Though the former president built it, the building is now owned by a different billionaire, Carl Icahn, who acquired the two remaining Trump casinos in 2016 from the last of their many bankruptcies.

Opened in 1984, when Trump was a real estate developer in his pre-politics days, Trump Plaza was for a time the most successful casino in Atlantic City. It was the place to be when mega-events such as a Mike Tyson boxing match or a Rolling Stones concert was held next door in Boardwalk Hall.

Ron Gatewood, a food and beverage worker at Trump Plaza from 1986 until its closing in 2014, brought food and drinks to stars including Aretha Franklin, Luther Vandross and Barry White in their hotel rooms.

"They were very down-to-earth people," Gatewood recalled. "They never made you feel less-than. They tipped very well.

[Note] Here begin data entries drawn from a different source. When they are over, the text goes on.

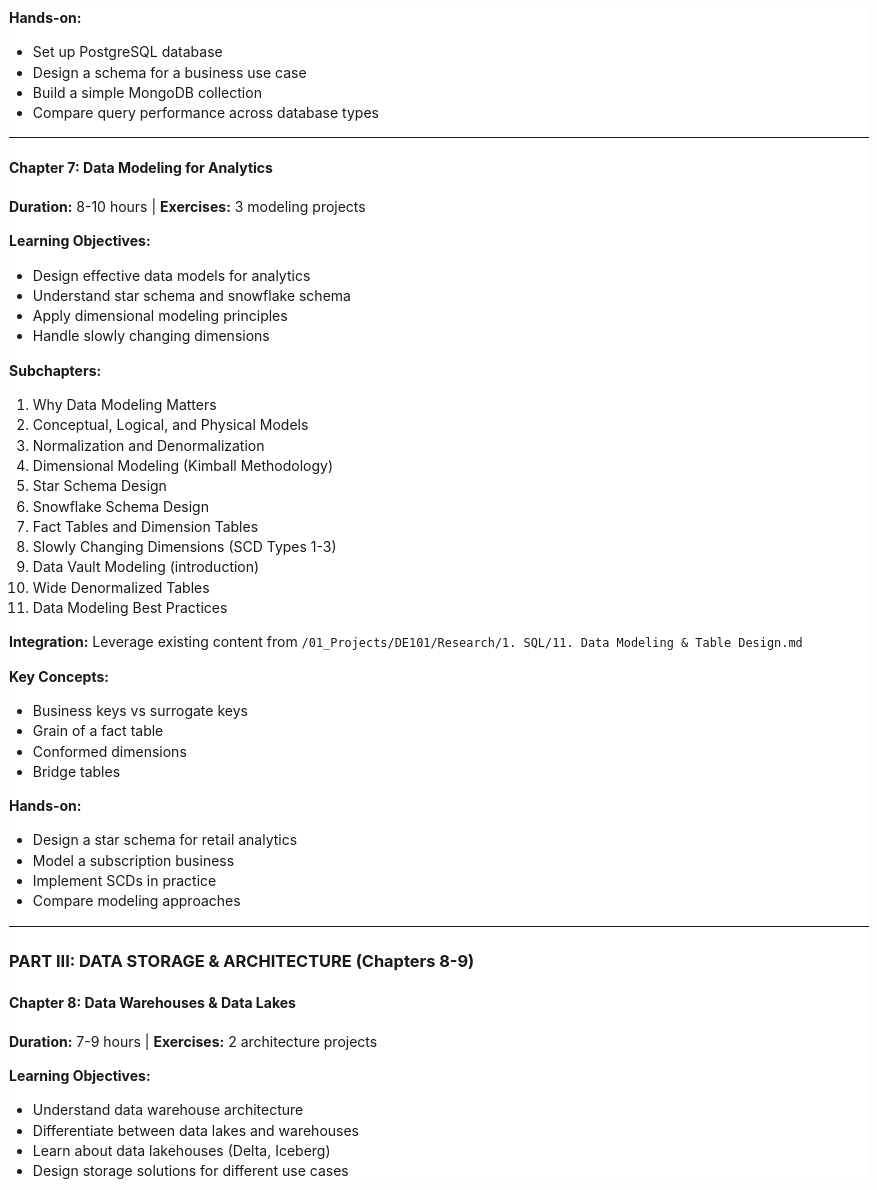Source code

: **Hands-on:**
- Set up PostgreSQL database
- Design a schema for a business use case
- Build a simple MongoDB collection
- Compare query performance across database types

---

#### Chapter 7: Data Modeling for Analytics
**Duration:** 8-10 hours | **Exercises:** 3 modeling projects

**Learning Objectives:**
- Design effective data models for analytics
- Understand star schema and snowflake schema
- Apply dimensional modeling principles
- Handle slowly changing dimensions

**Subchapters:**
1. Why Data Modeling Matters
2. Conceptual, Logical, and Physical Models
3. Normalization and Denormalization
4. Dimensional Modeling (Kimball Methodology)
5. Star Schema Design
6. Snowflake Schema Design
7. Fact Tables and Dimension Tables
8. Slowly Changing Dimensions (SCD Types 1-3)
9. Data Vault Modeling (introduction)
10. Wide Denormalized Tables
11. Data Modeling Best Practices

**Integration:** Leverage existing content from `/01_Projects/DE101/Research/1. SQL/11. Data Modeling & Table Design.md`

**Key Concepts:**
- Business keys vs surrogate keys
- Grain of a fact table
- Conformed dimensions
- Bridge tables

**Hands-on:**
- Design a star schema for retail analytics
- Model a subscription business
- Implement SCDs in practice
- Compare modeling approaches

---

### PART III: DATA STORAGE & ARCHITECTURE (Chapters 8-9)

#### Chapter 8: Data Warehouses & Data Lakes
**Duration:** 7-9 hours | **Exercises:** 2 architecture projects

**Learning Objectives:**
- Understand data warehouse architecture
- Differentiate between data lakes and warehouses
- Learn about data lakehouses (Delta, Iceberg)
- Design storage solutions for different use cases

Well, some did, anyway."

But things began to sour for Trump Plaza when Donald Trump opened the nearby Trump Taj Mahal in 1990, with crushing debt loads that led the company to pour most of its resources - and cash - into the shiny new hotel and casino.

Trump Plaza was the last of four Atlantic City casinos to close in 2014, victims of an oversaturated casino market both in the New Jersey city and in the larger northeast.

By the time it closed, Trump Plaza was the poorest-performing casino in Atlantic City.